CHP’nin köklü ve kapsamlı bir değişime ihtiyacı var.Bu değişimi gerçekleştirecek olan aktörler, sosyal demokrat bir partinin yöntemlerine sadık kalmak zorundadırlar.Genel Başkan koltuğuda dahil olmak üzere Tüzük ile belirlenen yenileme metodlarını görmezden gelmek üyelere haksızlıktır.
Sistemin ikili bir yapıyı dayatacağı malum.Bu ikili yapının demokrat kesimini temsil edecek olan parti CHP olmalıdır.Genel Başkanlığa kim seçilirse seçilsin,partiyi ikili yapıya uygun bir değişim ve yapılanma içine girmeli ve bu çalışmaya üyeleride ortak etmelidir.

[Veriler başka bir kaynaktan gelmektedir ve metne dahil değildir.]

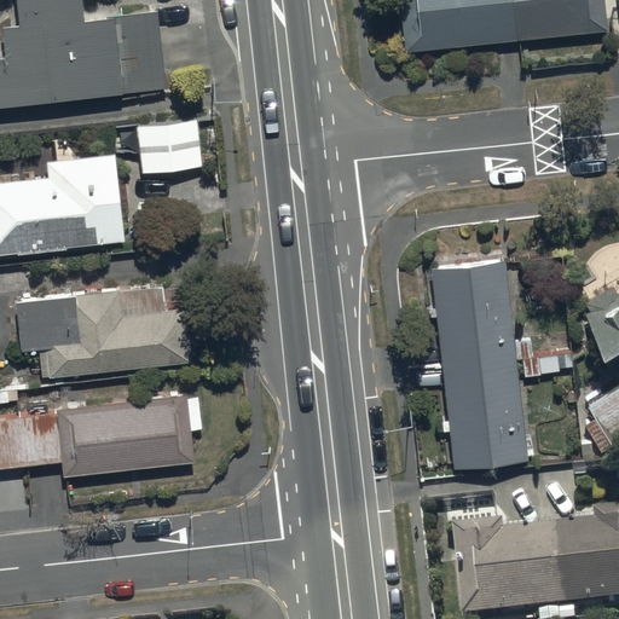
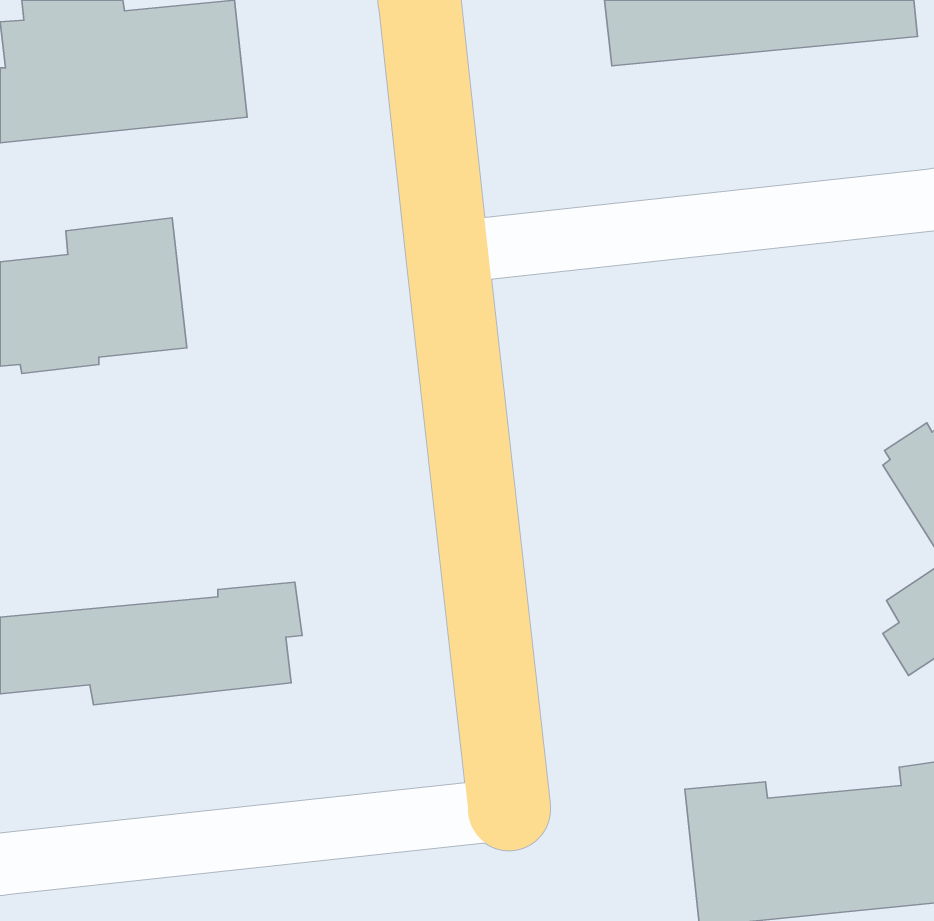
building: [134,120,202,173] -> none
building: [429,256,528,468] -> none
building: [16,285,187,376] -> none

Mücadele barikatı, en sağda bulunan demokratın bulunduğu yerde kurulmalıdır.Merkez sağda bulunan demokrat kesimler için CHP çekim merkezi olmalıdır.CHP ilkelerine bağlı kalmak şartıyla üyelerinin yüreklerini kııpır kıpır eden söylemlerden ziyade toplumun genelini hedefleyen söylemlere yönelmek partiye müspet yönde önemli bir ivme kazandıracaktır.
Sayın Fikri Sağlar’ın açıklamalarına bakılırsa disiplin soruşturmasına gerek olduğunu düşünmüyorum. 12 Eylül faşizmine karşı sosyal demokrasi örgütlenmesinde aktif rol alan, Türkbank yolsuzluğunu açığa çıkartan Susurluk davasının üzerine giden bir siyasetçiden söz ediyoruz.
O Fikri Sağlar’ki PM listelerinde yer verilmeyip her defasında kurultay delegelerinin oylarıyla listeyi delip seçilen ve milletvekilliği listelerinide parti üyelerinin desteğini alarak milletvekili seçilen bir fonomen. Sayın Sağlar,a bu uygulamayı reva görenlere söylenebilecek tek şey parti üyelerinin kararlarını hiçe saydıklarını hatırlatmak olmalıdır.
Taban, Umut Oran, Aylin Nazlı AKA, Fikri Sağlar gibi liyakat sahibi siyasi değerlerin bir kalemde silinip atılmasını içine sindiremiyor.Taban, Parti içi barışın ve huzurun tesisi için adalet kavramının öne çıkartılmasını talep ediyor. Taban, yöneticilerden seslerine kulak vermesini bekliyor. Saygılarımla.